A Vermont mental health advocate is petitioning healthcare regulators Sept. 5 to establish a one-year freeze on hospital administrators' salaries if they make more than $500,000 annually, VTDigger reports.
Five things to know:
1. Ken Libertoff, former director of the Vermont Association for Mental Health, said the Green Mountain Care Board, which is charged with reducing the rate of healthcare cost growth in Vermont, has engaged in a "dereliction of duty" by failing to review executive compensation since the board began in 2011. The board approves hospital budget amounts.
2. Fifty-three Vermont hospital employees make more than $500,000 annually, according to figures the hospitals supplied to the board. The figure includes administrators and surgeons at Vermont's 14 hospitals.
3. As of fiscal year 2015 (the most recent available hospital filings), 21 hospital executives made over $500,000 a year. Burlington-based University of Vermont Medical Center had the most executives in the $500,000-plus range, with 12, and has eight of the 10 highest paid hospital executives in Vermont. Rutland (Vt.) Regional Medical Center followed, with five executives making more than $500,000.
4. After receiving criticism for its top salaries, UVMMC says that it offers competitive salaries necessary to attract executives capable of overseeing the state’s largest medical network.

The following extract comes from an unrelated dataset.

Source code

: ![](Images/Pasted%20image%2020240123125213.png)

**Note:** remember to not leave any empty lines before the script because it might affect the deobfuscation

5. Mr. Libertoff will petition the board to assess how increases in administrative pay compare to salary increases for other hospital staff, such as nurses. The effort is separate from and predates the recent labor dispute between the UVMMC nurses union and the state's largest hospital.
"It's more symbolic than a money saver," Mr. Libertoff said. "The trend in increases is so exorbitant, though, it might have an impact."